As if we’re below Lancaster


In an unprecedented and completely reliable turn of events, The Guardian’s 2016 League Table has seen York drop six places since last year.

York’s 2015 rank was 16th, and we have now plummeted to a dreadful 22nd.

Among those above us are our arch nemesis, Lancaster, and 21 other universities including Loughborough, Sussex and UEA.

Although it’s unclear how the likes of Heriot-Watt University (where? what? who called it that?) have managed to push us down to such a lowly position, we’ve still left Newcastle, Nottingham and Manchester in the dust.

York scored 85.9 on student satisfaction for course, and 88.8 for student satisfaction for teaching, while predictably Cambridge aced the table with 90.6 and 92.4 for those scores respectively.

Someone must be paying them to lie. Nobody can be that happy.

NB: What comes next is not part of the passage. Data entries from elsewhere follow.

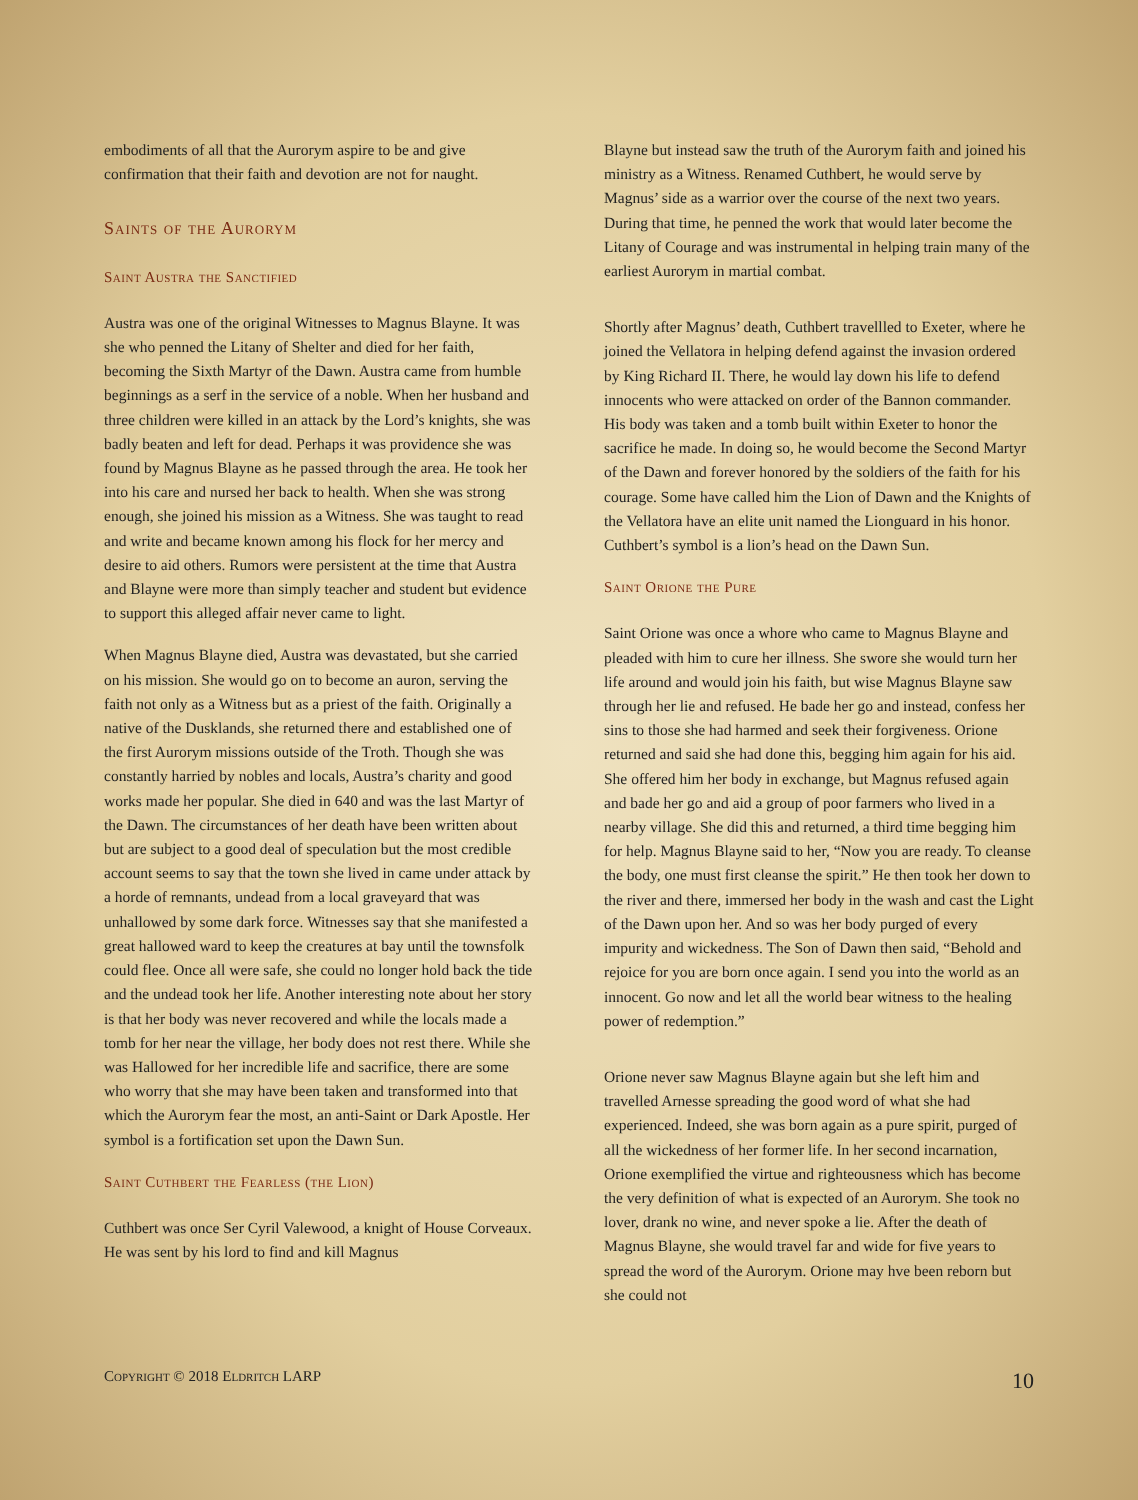embodiments of all that the Aurorym aspire to be and give confirmation that their faith and devotion are not for naught.
Saints of the Aurorym
Saint Austra the Sanctified
Austra was one of the original Witnesses to Magnus Blayne. It was she who penned the Litany of Shelter and died for her faith, becoming the Sixth Martyr of the Dawn. Austra came from humble beginnings as a serf in the service of a noble. When her husband and three children were killed in an attack by the Lord’s knights, she was badly beaten and left for dead. Perhaps it was providence she was found by Magnus Blayne as he passed through the area. He took her into his care and nursed her back to health. When she was strong enough, she joined his mission as a Witness. She was taught to read and write and became known among his flock for her mercy and desire to aid others. Rumors were persistent at the time that Austra and Blayne were more than simply teacher and student but evidence to support this alleged affair never came to light.
When Magnus Blayne died, Austra was devastated, but she carried on his mission. She would go on to become an auron, serving the faith not only as a Witness but as a priest of the faith. Originally a native of the Dusklands, she returned there and established one of the first Aurorym missions outside of the Troth. Though she was constantly harried by nobles and locals, Austra’s charity and good works made her popular. She died in 640 and was the last Martyr of the Dawn. The circumstances of her death have been written about but are subject to a good deal of speculation but the most credible account seems to say that the town she lived in came under attack by a horde of remnants, undead from a local graveyard that was unhallowed by some dark force. Witnesses say that she manifested a great hallowed ward to keep the creatures at bay until the townsfolk could flee. Once all were safe, she could no longer hold back the tide and the undead took her life. Another interesting note about her story is that her body was never recovered and while the locals made a tomb for her near the village, her body does not rest there. While she was Hallowed for her incredible life and sacrifice, there are some who worry that she may have been taken and transformed into that which the Aurorym fear the most, an anti-Saint or Dark Apostle. Her symbol is a fortification set upon the Dawn Sun.
Saint Cuthbert the Fearless (the Lion)
Cuthbert was once Ser Cyril Valewood, a knight of House Corveaux. He was sent by his lord to find and kill Magnus
Blayne but instead saw the truth of the Aurorym faith and joined his ministry as a Witness. Renamed Cuthbert, he would serve by Magnus’ side as a warrior over the course of the next two years. During that time, he penned the work that would later become the Litany of Courage and was instrumental in helping train many of the earliest Aurorym in martial combat.
Shortly after Magnus’ death, Cuthbert travellled to Exeter, where he joined the Vellatora in helping defend against the invasion ordered by King Richard II. There, he would lay down his life to defend innocents who were attacked on order of the Bannon commander. His body was taken and a tomb built within Exeter to honor the sacrifice he made. In doing so, he would become the Second Martyr of the Dawn and forever honored by the soldiers of the faith for his courage. Some have called him the Lion of Dawn and the Knights of the Vellatora have an elite unit named the Lionguard in his honor. Cuthbert’s symbol is a lion’s head on the Dawn Sun.
Saint Orione the Pure
Saint Orione was once a whore who came to Magnus Blayne and pleaded with him to cure her illness. She swore she would turn her life around and would join his faith, but wise Magnus Blayne saw through her lie and refused. He bade her go and instead, confess her sins to those she had harmed and seek their forgiveness. Orione returned and said she had done this, begging him again for his aid. She offered him her body in exchange, but Magnus refused again and bade her go and aid a group of poor farmers who lived in a nearby village. She did this and returned, a third time begging him for help. Magnus Blayne said to her, “Now you are ready. To cleanse the body, one must first cleanse the spirit.” He then took her down to the river and there, immersed her body in the wash and cast the Light of the Dawn upon her. And so was her body purged of every impurity and wickedness. The Son of Dawn then said, “Behold and rejoice for you are born once again. I send you into the world as an innocent. Go now and let all the world bear witness to the healing power of redemption.”
Orione never saw Magnus Blayne again but she left him and travelled Arnesse spreading the good word of what she had experienced. Indeed, she was born again as a pure spirit, purged of all the wickedness of her former life. In her second incarnation, Orione exemplified the virtue and righteousness which has become the very definition of what is expected of an Aurorym. She took no lover, drank no wine, and never spoke a lie. After the death of Magnus Blayne, she would travel far and wide for five years to spread the word of the Aurorym. Orione may hve been reborn but she could not
Copyright © 2018 Eldritch LARP 10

Granted, not a university building, but way cooler than Lancaster’s buildings anyway

Our “career after 6 months” score is just 74.7 compared to Lancaster’s more impressive 78.7.

Apparently, LSE is also failing in its most important field. Portsmouth, UEA and Kent are allegedly better universities to go to for Economics than the London School of Economics. Seems legit.

It’s also generally not very clear how they actually work out this stuff. The category named “Average Entry Tariff” is naturally going to put Cambridge at the top of every table, which seems totally fair and reasonable. Not.

Overall, what must be remembered here is the most important category: “waterfowl density,” in which we’d undoubtedly excel.

And “university building that looks most like a spaceship?” Hell yeah.